Children in rural and remote areas face even greater challenges.
Even if children have access to a local or regional school, there may be few learning materials and teachers may have limited training and support.
We know having little or no printed material in schools and households leads to low literacy rates.
But education does not start and end inside the school.
Having books in households can give children a better chance of education success.
Parents and the community have an essential role to play.
Parents must participate in their children’s school life.
They must ensure their children are doing their homework and demand guidance from their child’s teacher to support their after school studies.
Studies show children perform better at school when their parents are interested and involved.
I encourage parents to participate in their schools’ boards of management and parents and teachers’ associations.
These groups can ensure teachers are not absent and are present in the classrooms during school hours.
They have a fundamental role ensuring that the Tuition Fee Free subsidies are being used well at their schools.
Last but not least, the quality of education is directly correlated to the quality of the teachers in the system.
Good teachers make significant and long-lasting impacts which go way beyond learning.
High performing teachers can give their students the possibility of a productive life.
These teachers can help to increase incomes, make children healthier and help reduce early marriage for girls.
So it could be argued that when it comes to literacy, teachers matter the most.
But how do we train, retain and maintain good teachers?

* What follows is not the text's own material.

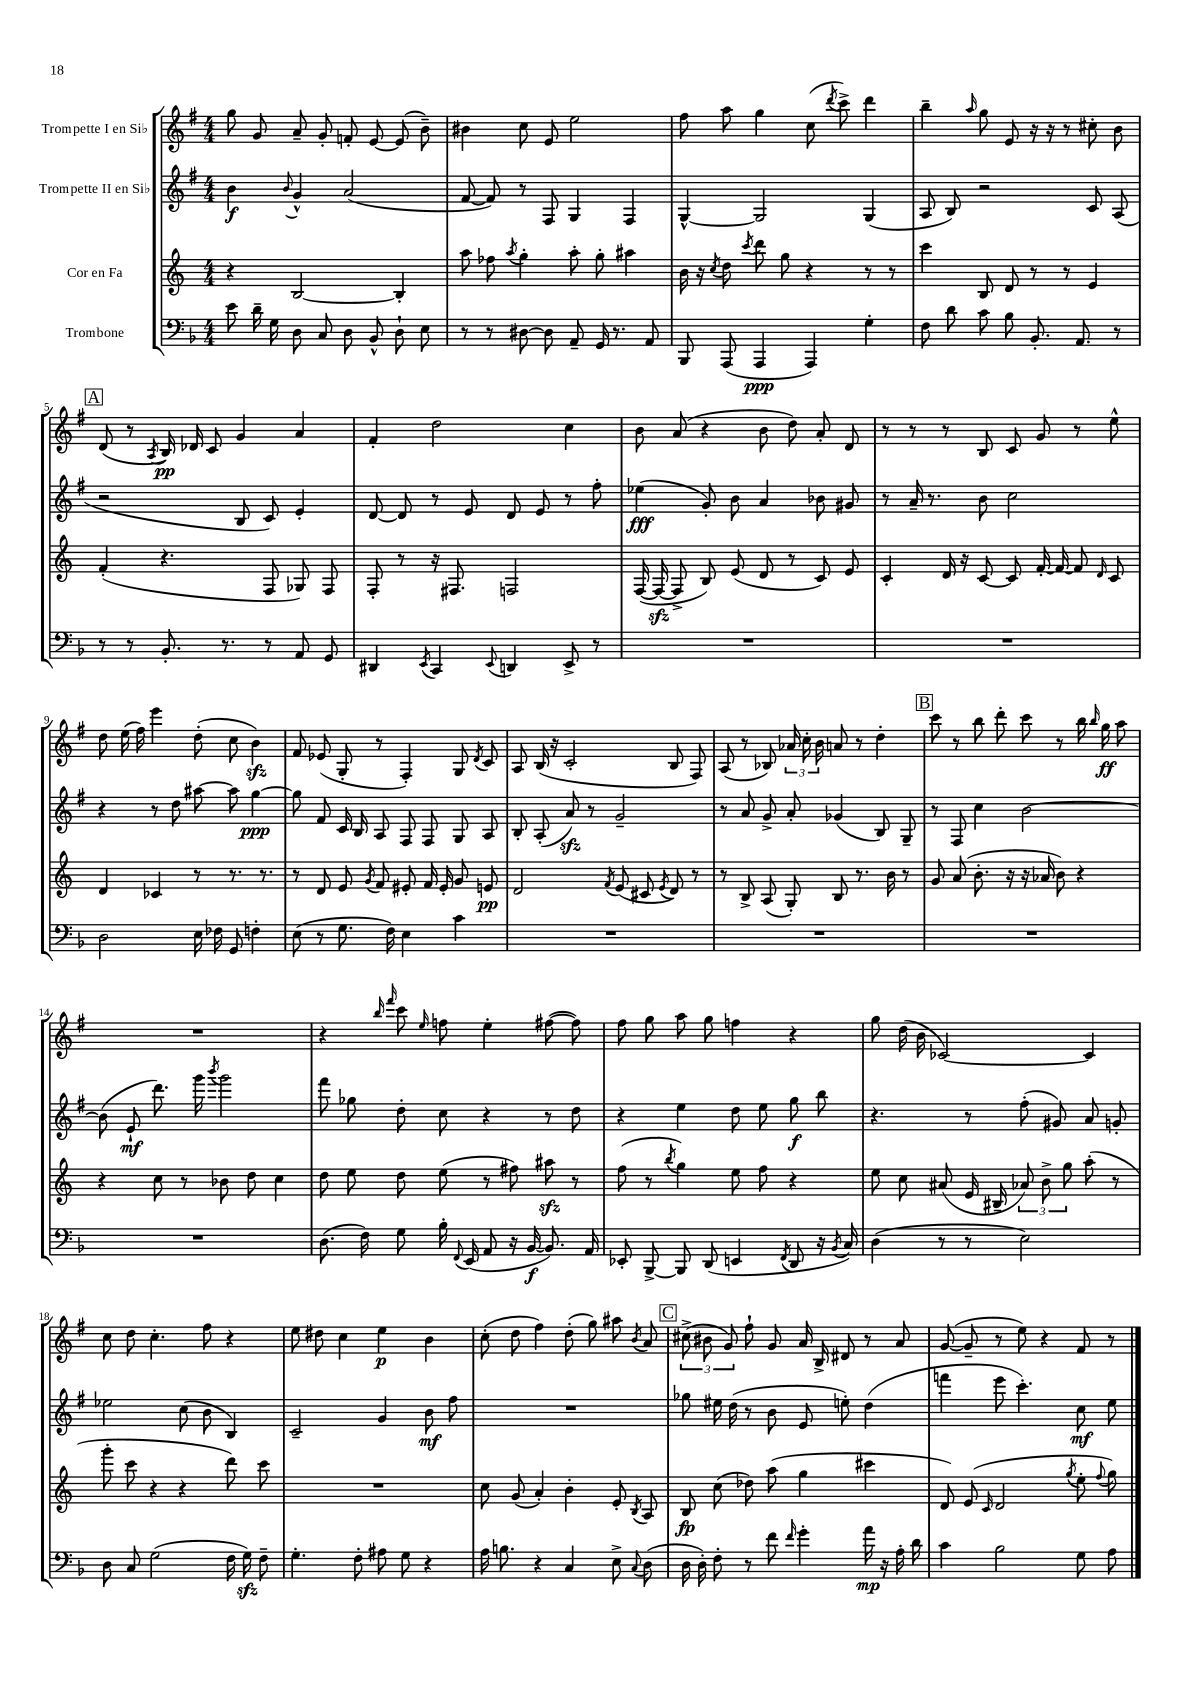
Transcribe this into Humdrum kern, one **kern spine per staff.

And most importantly, how do we identify good teachers?
There is no easy answer to this question.
Every country must have an approach that reflects its own unique circumstances.
Examples of Australia’s support
The good news is there are innovative programs in PNG that are working to boost literacy.
Australia is working with PNG to ensure that young children can read and teachers are supported.
Australia has worked with Voluntary Services Overseas and the PNG Department of Education to improve children’s reading.
One example of helping to address rural teachers’ lack of teaching materials is SMS story.
Lesson plans and short stories were sent to teachers via mobile phone text messages using a free, open source software program.
Students whose teachers received the text messages improved more in subsequent reading tests.
Australia is also helping PNG to strengthen the quality of teaching, particularly of literacy skills through funding the Language Support Program and Every Child Reading Program.
Program activities include development of approved teacher education course materials by PNG lecturers, and of scripted lessons and multi-media teaching resources.
These programs are helping to improve training and resourcing of PNG’s elementary and primary school teachers.
We fund the training of master trainers and elementary teachers in phonics-based methods for teaching children to read.
At the early childhood level we support Buk Bilong Pikinini to establish community libraries and run literacy programs for children and communities.
Buk Bilong Pikinini libraries provide a literacy-based learning program with a syllabus that has been especially created to cater for Papua New Guinean children.
Australian-funded research is helping Australia and PNG better understand needs of teachers and students and, in turn, more effectively target assistance to improve literacy.
We support standardised testing of PNG students in literacy and numeracy as part of PNG’s participation in the Pacific Benchmarking Education for Results program.
Australia is PNG’s largest development partner, and education is one of the cornerstones of our development program.
An educated population is central to PNG’s competitiveness and its future.
This is particularly true for economic competitiveness and in achieving long-term security and stability.
I look forward to both our nations continuing to work to together.
We must continue to explore how we can best support the education of Papua New Guinea’s girls and boys, and how we can set them on the road to a bright future.
Thank you for the opportunity to speak and I wish you a productive conference.